Il est crucial de distinguer l’impression intuitive du raisonnement fondé sur les faits. Nombre d’études montrent que, dans la grande majorité des cas, les personnes souffrant de troubles psychiatriques ne présentent pas un comportement violent. Certaines pathologies peuvent être associées à une augmentation modérée du risque de passage à l’acte, notamment lorsqu’elles sont non traitées, ou lorsqu’elles coexistent avec d’autres facteurs aggravants comme la consommation de drogues, un environnement familial violent, un isolement social profond ou une précarité extrême. Cependant, ces cas particuliers ne doivent pas être érigés en norme.
En réalité, les troubles psychiatriques ne sont pas une cause directe de violence, mais parfois un élément parmi d’autres dans un enchevêtrement de facteurs complexes. Ce que l’on observe, c’est que certaines personnes atteintes de troubles graves peuvent, dans des situations de grande détresse psychique, avoir des comportements désorganisés ou inadaptés. Néanmoins, cela ne signifie pas nécessairement violence envers autrui. Le passage à l’acte est souvent déclenché par une accumulation de tensions, d’échecs dans le parcours de soins, ou par l’absence d’un encadrement médical et social suffisant.
Ce que les recherches tendent à démontrer, c’est que la société projette beaucoup de peurs irrationnelles sur la maladie mentale, souvent alimentées par les représentations culturelles. Les films, les séries, les médias d’information jouent un rôle central dans la construction d’un imaginaire où les personnes atteintes de troubles psychiatriques sont perçues comme imprévisibles, voire dangereuses. Cette représentation biaisée finit par produire une peur injustifiée, qui alimente à son tour la stigmatisation et l’isolement des personnes concernées.
Il faut aussi rappeler que les malades psychiatriques sont eux-mêmes souvent victimes de violences, bien plus qu’ils n’en sont les auteurs. Leur vulnérabilité les expose à des abus dans les espaces publics, familiaux ou institutionnels. Ce paradoxe est rarement évoqué dans les récits médiatiques, ce qui renforce une perception erronée du danger qu’ils représenteraient.

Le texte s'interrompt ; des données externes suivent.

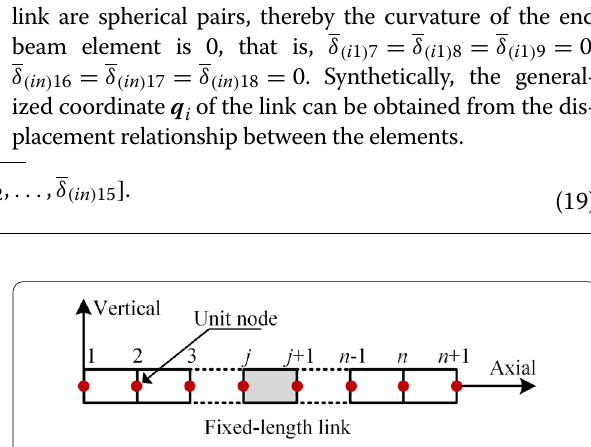
Figure 8 Division of the link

Ainsi, s’il existe parfois une corrélation entre certains troubles graves et un risque accru de passage à l’acte, cette relation ne doit pas être interprétée comme une causalité directe ou systématique. Elle est conditionnée par des éléments extérieurs, souvent évitables, et elle ne saurait justifier une généralisation. D’un point de vue statistique, la majorité des personnes atteintes de troubles mentaux n’ont aucun comportement violent. Et inversement, une immense proportion des actes de violence sont commis par des personnes ne présentant aucun trouble psychiatrique diagnostiqué.
Plutôt que de renforcer la méfiance, il serait plus pertinent de réfléchir aux conditions dans lesquelles les soins sont dispensés, à l’accessibilité des structures de santé mentale, à la prévention des situations de crise et à l’accompagnement de qualité. Une société qui pathologise la violence détourne son regard des véritables causes structurelles : pauvreté, marginalisation, inégalités, traumas non traités, ou encore manque d’éducation à la santé mentale.
En fin de compte, la question « corrélation ou coïncidence ? » mérite d’être reformulée. Car le danger ne réside pas tant dans les troubles psychiatriques eux-mêmes, mais dans la manière dont la société les appréhende, les traite et y répond. Ce que nous choisissons de voir, d’amplifier ou d’ignorer détermine largement notre compréhension du phénomène et, par conséquent, notre capacité à construire des réponses justes, humaines et efficaces.